Required action:
Filter the entries for lines with the word "ARIMA".

Task input:
☆ ☆ ☆

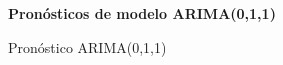 %
%
\begin{figure}[h]
	\centering
	\textbf{Pronósticos de modelo ARIMA(0,1,1)}\par\medskip
	\caption{Pronóstico ARIMA(0,1,1)}\label{fig25}
\end{figure}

☆ ☆ ☆

Solution to this exercise:
	\textbf{Pronósticos de modelo ARIMA(0,1,1)}\par\medskip
	\caption{Pronóstico ARIMA(0,1,1)}\label{fig25}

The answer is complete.